Single by Perfume

from the album Cosmic Explorer
- B-side: "Tokimeki Lights" / "Imitation World"
- Released: October 28, 2015
- Recorded: 2015
- Genre: J-pop
- Label: Universal J
- Songwriter: Yasutaka Nakata
- Producer: Yasutaka Nakata

Perfume singles chronology
| "Relax in the City (Pick Me Up)" (2015) | "Star Train" (2015) | "FLASH" (2016) |

Music video
- "Star Train" on YouTube

= Star Train =

"Star Train" is a single by Japanese trio Perfume, released in Japan on October 28, 2015. It is the fourth single from their fifth studio album Cosmic Explorer.

"Star Train" was used as the title track of Perfume's own documentary, titled WE ARE Perfume -WORLD TOUR 3rd DOCUMENT, released in both Japan and the US on October 31, 2015.

==Background==
Star Train was released to celebrate their 15 anniversary since their formation.

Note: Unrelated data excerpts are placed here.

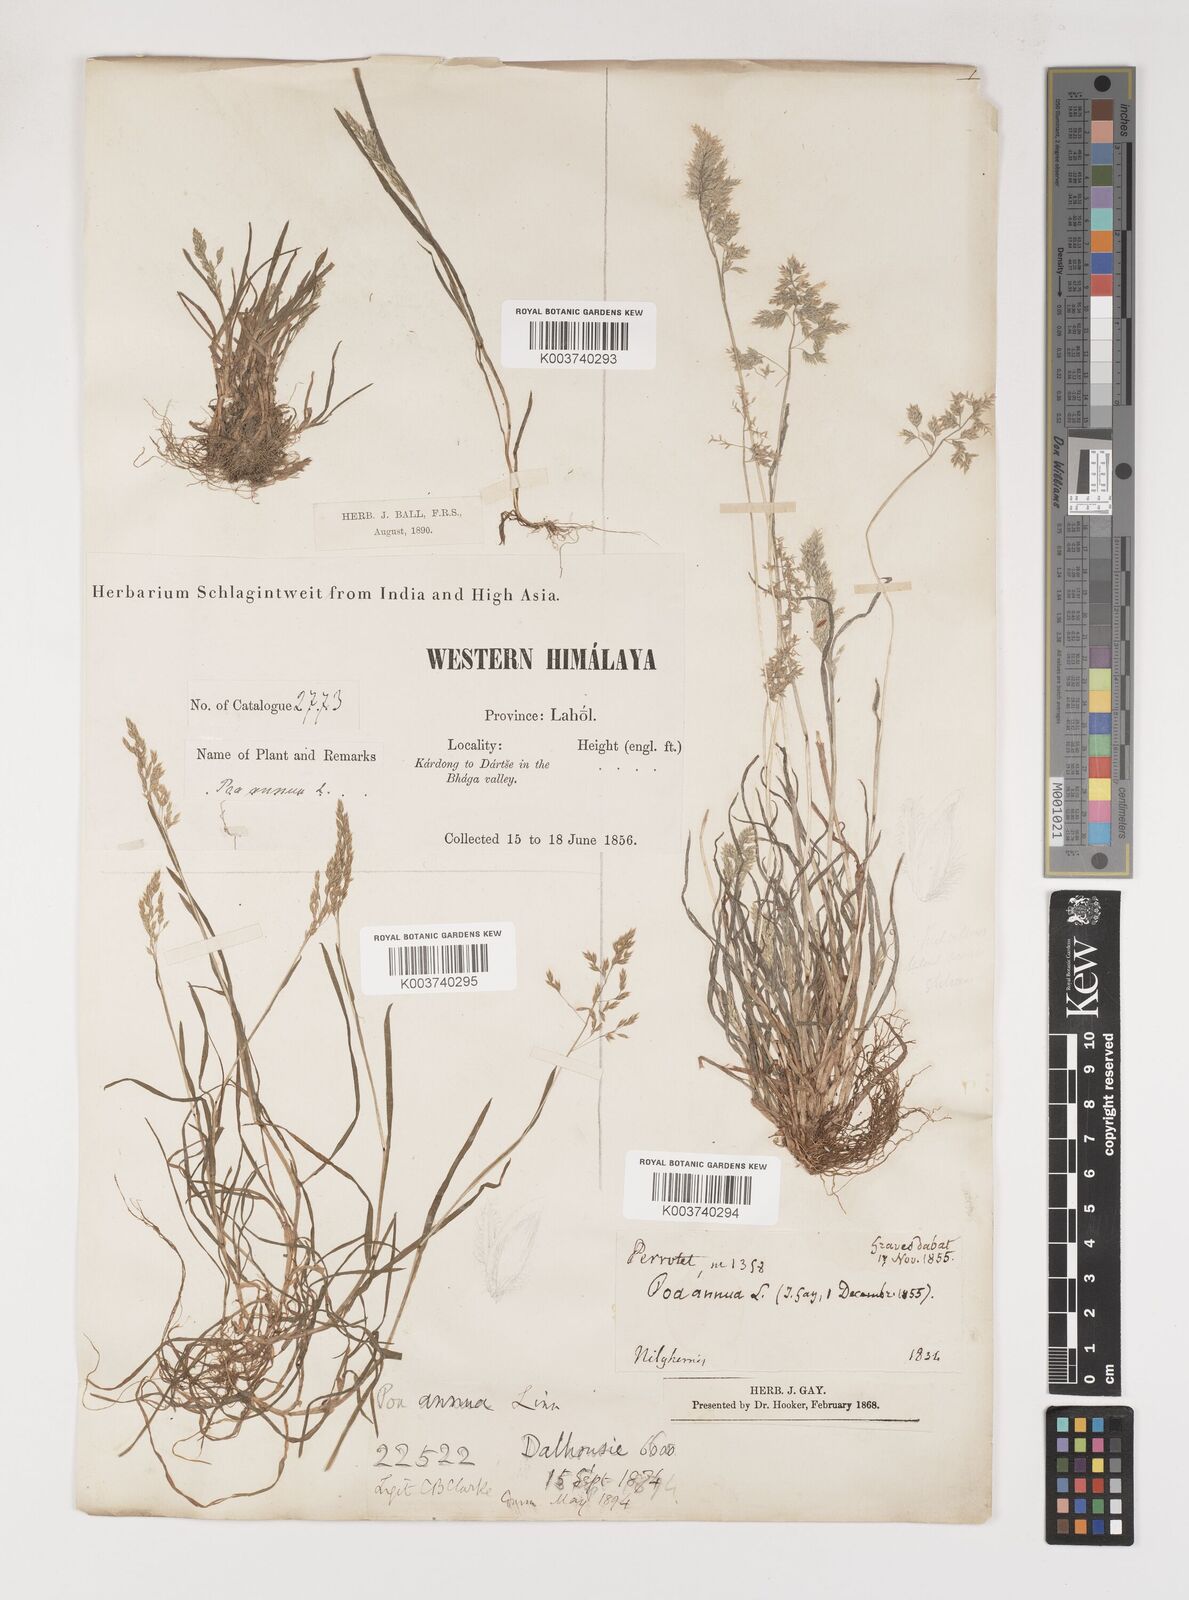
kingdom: Plantae
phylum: Tracheophyta
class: Liliopsida
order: Poales
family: Poaceae
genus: Poa
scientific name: Poa annua
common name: Annual bluegrass
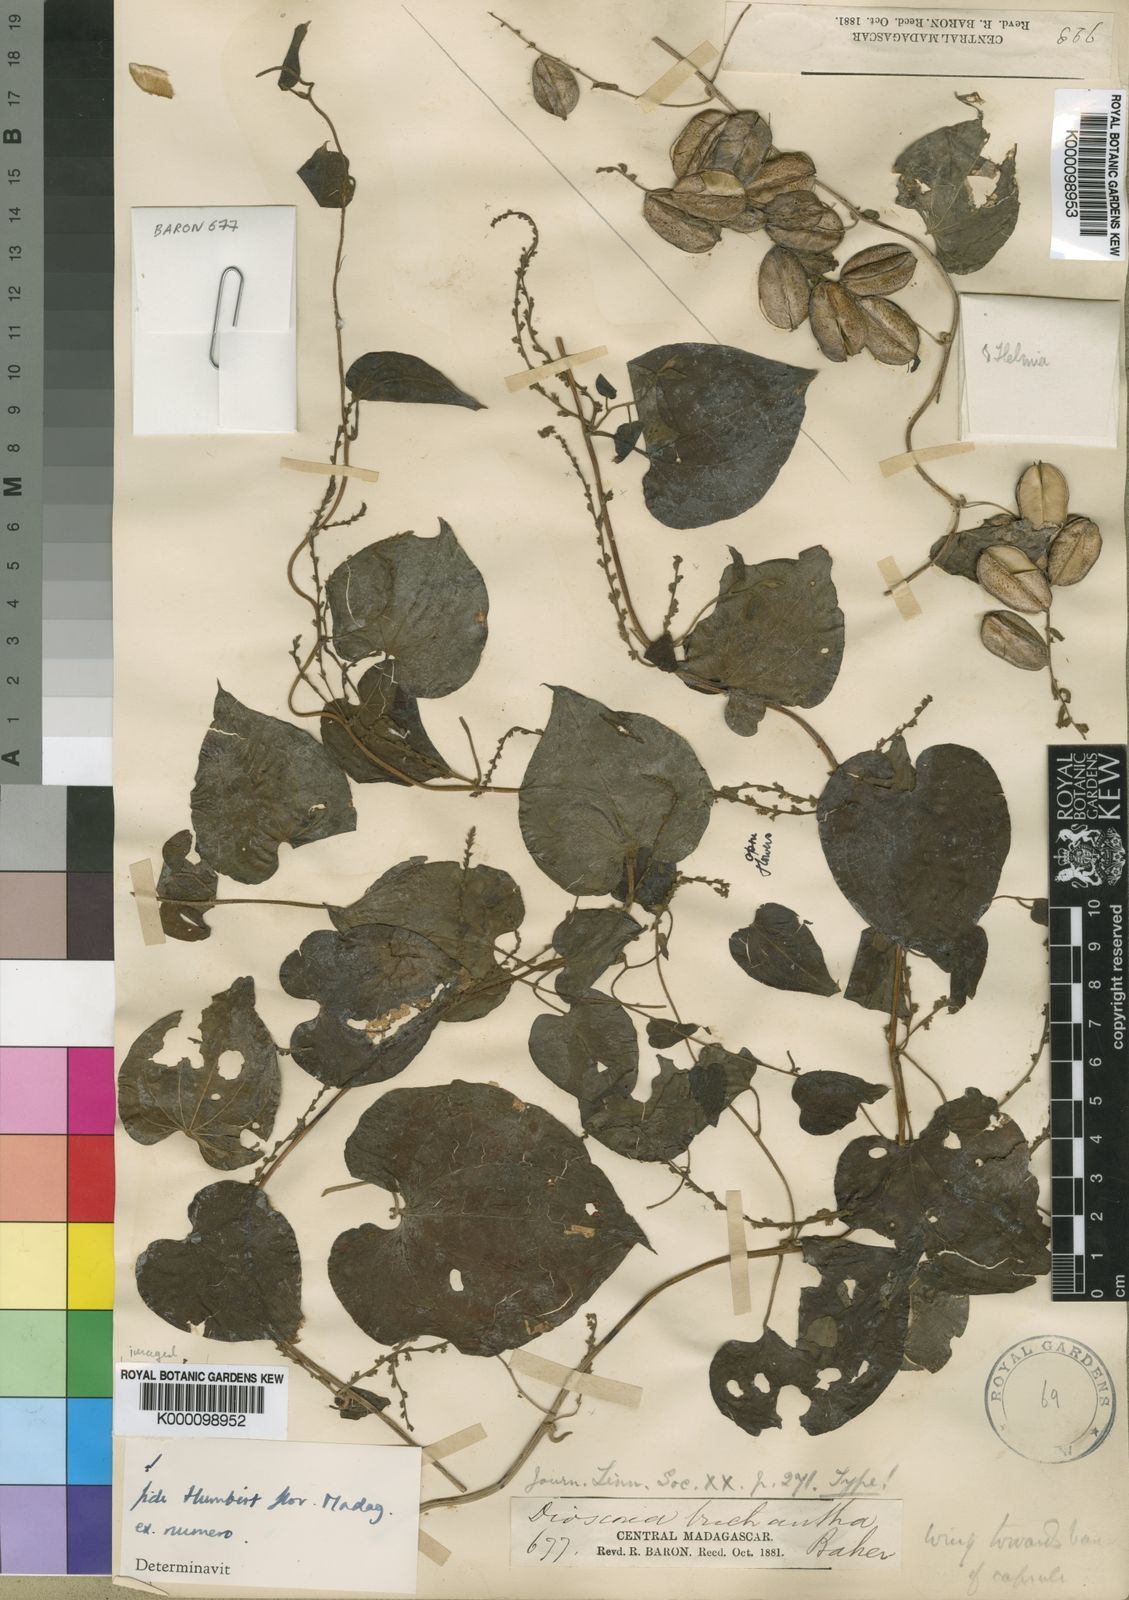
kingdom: Plantae
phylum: Tracheophyta
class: Liliopsida
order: Dioscoreales
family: Dioscoreaceae
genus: Dioscorea
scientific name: Dioscorea trichantha
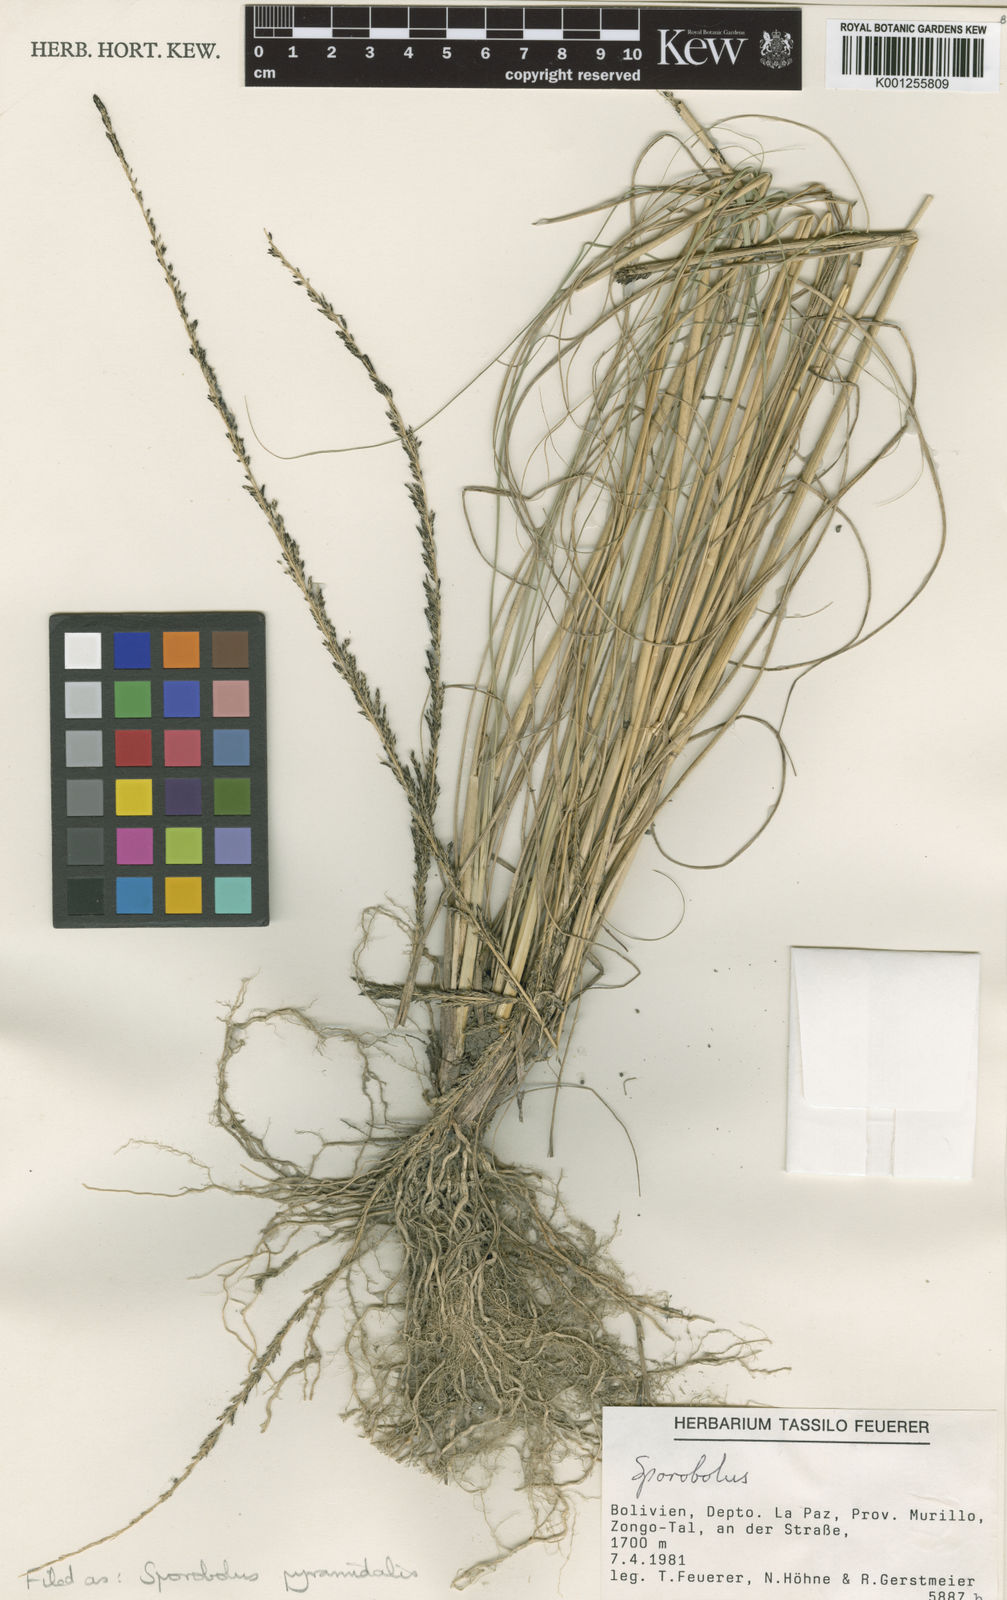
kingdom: Plantae
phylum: Tracheophyta
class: Liliopsida
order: Poales
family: Poaceae
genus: Sporobolus
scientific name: Sporobolus pyramidalis
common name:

The single was released in 2 separate discs, a CD+DVD Limited Edition and a regular version CD. One of the B-side of the single, "Imitation World" was only included in the limited version. A music video of the song was included in the DVD.

==Track listings==

Digital and Regular CD single release
| No. | Title | Length |
|---|---|---|
| 1. | "Star Train" |  |
| 2. | "Tokimeki Lights" |  |

Maxi CD single release
| No. | Title | Length |
|---|---|---|
| 3. | "イミテーションワールド (Imitation World)" |  |
| 4. | "Star Train -Original Instrumental-" |  |
| 5. | "Tokimeki Lights -Original Instrumental-" |  |
| 6. | "イミテーションワールド (Imitation World) -Original Instrumental-" |  |

DVD+Maxi single combo release
| No. | Title | Length |
|---|---|---|
| 7. | "Star Train -Video Clip-" |  |
| 8. | "Perfume View ※ Making-of footage for the 'STAR TRAIN' PV" |  |

==Certifications==

| Region | Certification | Certified units/sales |
| Japan (RIAJ) | Gold | 100,000^{^} |
^{^} Shipments figures based on certification alone.